Participant demographics were as follows: mean age 59 years, 63% male, mean lesion size 3.2 cm, prevalence of renal malignancy 69% (IQR 50%–78%). For comparison, population level age‐specific incidence of kidney cancer is highest in >65 year olds, and 62% of kidney cancer cases occur in men. 13 Participant ethnicity was reported in three studies, all from the United States as follows: White participants 56%–84%, Black participants 6%–38%, Asian 6%–7% and Hispanic up to 16%. 14 , 15 , 16 For comparison, US census data reports population‐level ethnicity to be 76% White, 14% Black, 6% Asian and 4% mixed/other. 17 Hispanic origin, considered a distinct concept to race, is 19% (of any race). 17
The target condition was defined as any malignant lesion in 20 included studies, 16 , 18 , 19 , 20 , 21 , 22 , 23 , 24 , 25 , 26 , 27 , 28 , 29 , 30 , 31 , 32 , 33 , 34 , 35 , 36 and we were able to deduce diagnostic accuracy measures for the target condition in the remaining seven studies from the reported data, despite it not being the target condition. 14 , 15 , 37 , 38 , 39 , 40 , 41
Eight studies received non‐industry funding, 15 , 18 , 22 , 27 , 28 , 33 , 35 , 38 three studies were funded or part funded by industry, 14 , 19 , 41 11 studies did not report the source of funding, 23 , 25 , 26 , 29 , 30 , 31 , 32 , 36 , 37 , 39 , 40 and five stated no funding was received. 16 , 20 , 21 , 24 , 34
3.3. Risk of bias and applicability
Overall, there was a high or uncertain risk of bias for at least one domain in all included studies (Figure 2).
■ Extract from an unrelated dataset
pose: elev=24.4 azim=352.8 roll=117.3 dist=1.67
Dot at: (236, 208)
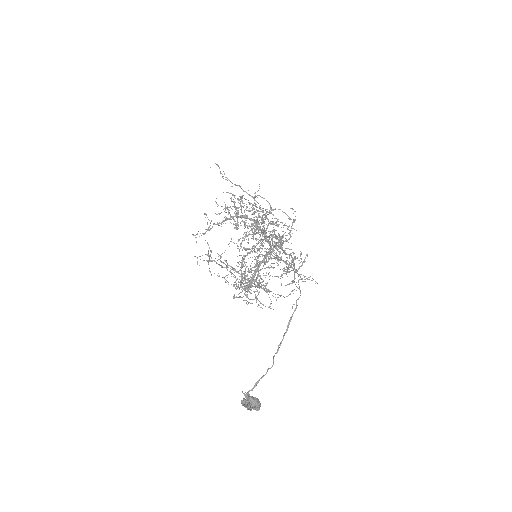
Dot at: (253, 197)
Eleven included studies were prospective, 14 , 15 , 16 , 18 , 19 , 23 , 32 , 33 , 36 , 38 , 41 14 were retrospective, 20 , 21 , 24 , 25 , 26 , 27 , 28 , 29 , 30 , 31 , 35 , 37 , 39 , 40 and two studies were not clear. 22 , 34 All studies were single centre. There was one fully paired retrospective comparative study of CEUS versus CECT, 28 and all others were cross sectional diagnostic accuracy studies of a single index test.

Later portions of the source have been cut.